Friday, August 17, 2012

The Rush of Publication

Melinda Palacio


Countdown to Publication: Two Months. Coming soon, Tía Chucha Press, October 2012



Last month, I turned in the final manuscript for my new poetry book. It was hard to let go of How Fire Is a Story, Waiting. I enjoyed knowing that the pages were safely tucked away in my computer, backed up in three different places, with several hard copies adding to the overall chaos of my office. A final manuscript means the last chance I will ever have to rewrite, revise, and breathe on the poems before they are released into the world. A month ago, a year ago, five years ago, I was anxious to turn my scattered poems into a coherent book. I asked, pleaded, and prayed for the book to have a chance to be released into the wild. So why am I worrying now?

The worrying only gets good from this point on with each review and each book sold, or not sold. Who wants a poetry book when readers are mourning the end of the Shades of Grey trilogy?  One author is capitalizing on Shades of Earl Grey Tea, one way of riding the success of twenty million copies sold.

Over in my world, in the no one told me I was supposed to make money side, I was pleased to see my novel, Ocotillo Dreams, listed as a top Latino pick for Remezcla's 5 Things to Read This Summer That Are Not 50 Shades of Grey

In another nice moment, a bookstore contacted me to say that my poetry book was listed in the Fall catalogue at Northwestern University Press (Tía Chucha's distributor) and would I be interested in a book signing. Would I? Of course. I'm old school when it comes to book promotions and signings. I prefer going to an actual bookstore and reading to people who love books so much, they prefer an in person interaction to a book trailer or Skype reading.

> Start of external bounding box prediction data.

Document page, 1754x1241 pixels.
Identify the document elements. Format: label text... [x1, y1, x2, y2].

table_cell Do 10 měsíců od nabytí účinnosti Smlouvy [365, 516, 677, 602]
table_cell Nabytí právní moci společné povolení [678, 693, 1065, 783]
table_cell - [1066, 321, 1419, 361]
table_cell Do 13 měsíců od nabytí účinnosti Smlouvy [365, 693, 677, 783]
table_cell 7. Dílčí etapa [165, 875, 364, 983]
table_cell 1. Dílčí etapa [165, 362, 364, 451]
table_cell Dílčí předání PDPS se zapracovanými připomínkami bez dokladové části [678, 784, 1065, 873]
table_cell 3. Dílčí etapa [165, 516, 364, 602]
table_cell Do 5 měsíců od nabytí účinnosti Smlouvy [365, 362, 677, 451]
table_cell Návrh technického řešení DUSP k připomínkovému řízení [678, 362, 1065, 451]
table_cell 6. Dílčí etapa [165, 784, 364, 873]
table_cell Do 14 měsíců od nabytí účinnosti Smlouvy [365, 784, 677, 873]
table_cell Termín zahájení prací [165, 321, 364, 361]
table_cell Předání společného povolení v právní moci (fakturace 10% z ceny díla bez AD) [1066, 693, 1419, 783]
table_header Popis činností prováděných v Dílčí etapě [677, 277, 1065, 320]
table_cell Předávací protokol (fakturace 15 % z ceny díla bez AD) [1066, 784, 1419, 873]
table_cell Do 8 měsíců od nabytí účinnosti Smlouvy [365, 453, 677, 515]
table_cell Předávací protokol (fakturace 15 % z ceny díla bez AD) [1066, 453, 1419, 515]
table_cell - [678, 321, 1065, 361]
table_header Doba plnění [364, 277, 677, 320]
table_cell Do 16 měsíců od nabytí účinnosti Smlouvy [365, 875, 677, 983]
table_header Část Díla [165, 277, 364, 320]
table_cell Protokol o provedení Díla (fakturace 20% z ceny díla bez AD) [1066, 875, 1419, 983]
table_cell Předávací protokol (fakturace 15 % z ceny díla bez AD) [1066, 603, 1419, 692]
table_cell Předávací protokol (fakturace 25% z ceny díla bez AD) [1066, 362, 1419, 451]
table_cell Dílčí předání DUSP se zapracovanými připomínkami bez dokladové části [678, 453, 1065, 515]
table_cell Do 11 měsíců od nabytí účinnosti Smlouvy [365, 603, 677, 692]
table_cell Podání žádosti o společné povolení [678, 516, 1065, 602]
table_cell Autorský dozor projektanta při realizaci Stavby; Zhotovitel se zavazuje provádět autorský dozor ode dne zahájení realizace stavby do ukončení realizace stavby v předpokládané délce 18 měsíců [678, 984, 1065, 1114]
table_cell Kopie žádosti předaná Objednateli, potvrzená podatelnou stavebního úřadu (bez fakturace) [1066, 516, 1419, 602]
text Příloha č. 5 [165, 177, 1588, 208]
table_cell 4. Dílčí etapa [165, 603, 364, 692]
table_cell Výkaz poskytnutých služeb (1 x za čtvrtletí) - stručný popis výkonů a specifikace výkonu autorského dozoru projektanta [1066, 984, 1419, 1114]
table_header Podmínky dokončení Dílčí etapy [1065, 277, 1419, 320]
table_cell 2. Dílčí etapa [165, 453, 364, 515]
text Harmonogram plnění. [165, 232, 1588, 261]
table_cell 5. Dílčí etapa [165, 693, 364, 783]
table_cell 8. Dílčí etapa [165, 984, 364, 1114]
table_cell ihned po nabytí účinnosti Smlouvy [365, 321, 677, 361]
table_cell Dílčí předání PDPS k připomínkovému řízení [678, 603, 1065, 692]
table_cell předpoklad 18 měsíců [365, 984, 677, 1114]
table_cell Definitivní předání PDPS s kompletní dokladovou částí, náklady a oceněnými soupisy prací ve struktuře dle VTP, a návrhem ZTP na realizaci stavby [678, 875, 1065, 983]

I cherish a handwritten letter to an ephemeral email. And, yes, I write all my posts in my notebook before transferring to the computer and adding links and photographs. I write everything, poetry, fiction, and essays with pen and paper first.

All my worrying about my new poetry book ceased when I saw the final cover and the generous blurbs from Juan Felipe Herrera and David Starkey came in. Two more months until the publication of How Fire Is a Story, Waiting. Follow the countdown at www.melindapalacio.com and La Bloga.

"Palacio’s work is expansive, physical, funeral-wet, elevated, funny, existential, woman-story, jazzy and Pachukona. She is unafraid to dive head-on into questions of death, loss and self. Into the fiery entwined spikes of father-daughter estrangements, mother-daughter intimacies and most of all, she is “insomniac” bold in this volume as an ongoing sequence on self.  Melinda’s collection has Bop and “swagger,” lingo, song, denuncia, compassion and wild, unexpected turns– all the key ingredients and hard-won practices of a poet (and shaman) in command of her powers.  I don’t think there is anything like this book. ¡Brillantissima!" - Juan Felipe Herrera

“Continue to fix broken things,” Melinda Palacio writes in “Ramona Street,” and the poems in How Fire Is a Story, Waiting are consumed with naming the problems of the world and trying—however provisionally—to set them right.  Palacio’s verse, dense with imagery, is by turns sorrowful and sardonic, and always the voice is her own.  There’s a little universe in this book: enter and learn." --David Starkey







Book Party for Reyna Grande


Reyna Grande's publication party, August 25




La Bloga friend, Reyna Grande is having a publication party for her new memoir, The Distance Between Us (Atria Books 2012). For those who wake up with the Los Angeles Times, you would've already heard all about Reyna Grande's new review. The Distance Between Us received a great review from Hector Tobar at the L.A. Times.

Tobar writes: 
"Grande relentlessly mines this thematically rich terrain in "The Distance Between Us." With two deeply flawed adults at its center — her embittered father and her less-than-reliable mother — it's a brutally honest book that avoids the sentimentality that permeates many Latino immigrant narratives."

Grande recently said she enjoyed tiling her home office. "Doing manual labor reminds me of my father," she said. "My dad was a handyman." In The Distance Between Us, Reyna paints a complicated portrait of her father. La Bloga has followed Grande's journey as she's laid the foundation for a career as an author and an important literary voice. 

Reserve your ticket to Reyna Grande's book party and fundraiser for Chirla and Libros Schmibros, An Evening of Dreaming Publication Party, Saturday, August 25, 2012 from 6:30 pm to 10:30 pm at Pan American Bank Headquarters, 3626 East First Street, Los Angeles, CA 90063.

1 comment:

Thelma T. Reyna said...

Melinda, I can't wait to get my hands on your new poetry book. I loved FOLSOM LOCKDOWN. Congratulations on this new creation and the wonderful praise it's receiving. Looking forward!! Regarding Reyna's new book, I read a preview copy and was deeply touched by her storytelling. I'm also awaiting that one eagerly. I'll be going to the Vromans signing for her book in September. You two are quite a dynamic duo!